Thursday, February 19, 2004

The truth is, I'm just impatient and a little greedy.

In the past six weeks I’ve had visits from Jeff, The Republican, Devon, Kati and Michael. And every single time one of my friends was in Atlanta to hang out, it was bitterly cold. I’m not lying about the nice weather; it’s 65 degrees today and we’ll get even warmer tomorrow. I feel so bad that it was cold when all of these people visited. Kati and Michael especially suffered; after long dark months in Chicago, they came to town just last weekend…right in the middle of the coldest temperatures Atlanta’s likely to have all year.

I didn’t get to hang with Kati and Michael as much as I would have liked, but then they were busy on a working retreat. They were also a good hour away from me, out near Stone Mountain. But I did get one fun Monday night in the Waffle House with Kati and Michael. Michael, as usual, did not eat. He sipped hot chocolate while Kati had pie and I ate dinner. I was exhausted beyond all belief after a week in South Carolina and a not-up-for-discussion trip to Nashville.
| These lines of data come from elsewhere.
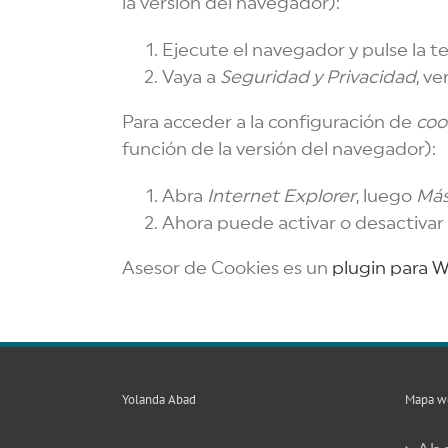
la versión del navegador):
Ejecute el navegador y pulse la t
Vaya a
Seguridad y Privacidad
, ve
Para acceder a la configuración de
coo
función de la versión del navegador):
Abra
Internet Explorer
, luego
Má
Ahora puede activar o desactivar l
Asesor de Cookies es un
plugin para 
Yolanda Abad
Mapa w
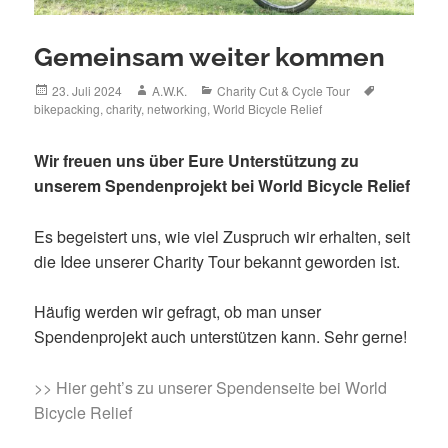
Gemeinsam weiter kommen
Posted
Author
Categories
Tags
23. Juli 2024
A.W.K.
Charity Cut & Cycle Tour
on
bikepacking
,
charity
,
networking
,
World Bicycle Relief
Wir freuen uns über Eure Unterstützung zu
unserem Spendenprojekt bei World Bicycle Relief
Es begeistert uns, wie viel Zuspruch wir erhalten, seit
die Idee unserer Charity Tour bekannt geworden ist.
Häufig werden wir gefragt, ob man unser
Spendenprojekt auch unterstützen kann. Sehr gerne!
>> Hier geht’s zu unserer Spendenseite bei World
Bicycle Relief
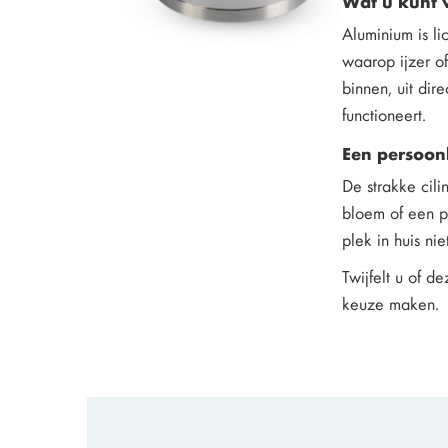
Wat u kunt 
Aluminium is li
waarop ijzer of
binnen, uit dir
functioneert.
Een persoonl
De strakke cil
bloem of een pe
plek in huis ni
Twijfelt u of 
keuze maken.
Kati and Michael look great. They were rested and Michael had changed, you could see it in his eyes and posture. He has some facial hair now, which fosters the type of look you expect from new professors trying to look older than their students. It works on him. Kati looked well but starved for the familiar. I wanted to put her in my rental car and drive her away from her current job for a bit. She was squirrelly like I am when I need to go on a long walk away from everything for awhile.
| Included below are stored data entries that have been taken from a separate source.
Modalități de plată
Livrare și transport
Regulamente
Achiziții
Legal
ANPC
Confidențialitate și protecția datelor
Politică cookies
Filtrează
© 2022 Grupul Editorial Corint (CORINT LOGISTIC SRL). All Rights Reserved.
We couldn’t talk as long as I’d like, but we talked as long as I could without falling asleep in the Stone Mountain Waffle House. And that had to be enough. I am still pissed that my Christmas presents to them have been lost in the mail, because I put a lot of thought into their boxes and now those boxes are just gone, disappeared into the US mail system’s crazy maze of lost things. That or a postal carrier somewhere is having a little party with chocolates, Garam Marsala, pesto sauce, star anise and herbal teas.

We gossiped about as much as we could. Kati asked about Devon, Michael asked after The Republican. I need to go to Chicago. I also need to go to Boston, but Aral has a problem with e-mailing me back, so I suppose Chicago might be up first. Unless Aral needs help moving, in which case I’m off to Boston. I don’t know. I should buy lots of plane tickets: one for Skeet to get here from Nashville for his birthday, one for me to visit Chicago, one for my sister to Savannah, one for me to visit my aunt in Texas, one for my Grandmother to come visit, and then…I could give all the frequent flyer miles to The Republican. Because I am now an addict when it comes to The Republican’s attentions.

Love is another addiction, just like the copper-gold box of dark chocolates he gave me for Valentine’s day, or the monster shows we watched Sunday, curled in his living room under warm blankets. For Lent, I’m giving up on half my phone calls to him. Calling The Republican is like drinking; I want to do it, and it might make me a little giddy, but afterwards there’s a hollow knawing on my insides. I shouldn’t have. This is too much. I can’t handle the way this makes me feel. I don’t know how to deal. I hate dating more than anything in the entire world, and the only thing worse than dating is not dating at all. The masculine objects of my true affections always tear me up in a million little ways. This is at least the fourth time I’ve been through this; you’d think I’d learn by now. But I never do. I can’t help myself. They just…smell good. And now I’m off on a tangent.

The truth is, I need Spring. I need it more than anything in the whole world. So I called up Dust, who is the vernal equinox boy, and demanded he get on with it all ready. He sighed at me the way he does when I’m being unreasonable.

“Look, I’m working on it, OK? I figure if I concentrate real hard for the next four weeks, then it’ll be ready.”

That’s not soon enough. I want Spring and I want it NOW.

“Well, you’ll just have to wait.”

He was positively intractable on the point. The next four weeks will pass like syrup for me, as I wait and wait for the ice to break, for the sun to shine on me full time, for the bulbs to show me what they’ve been working on all year. This is torture.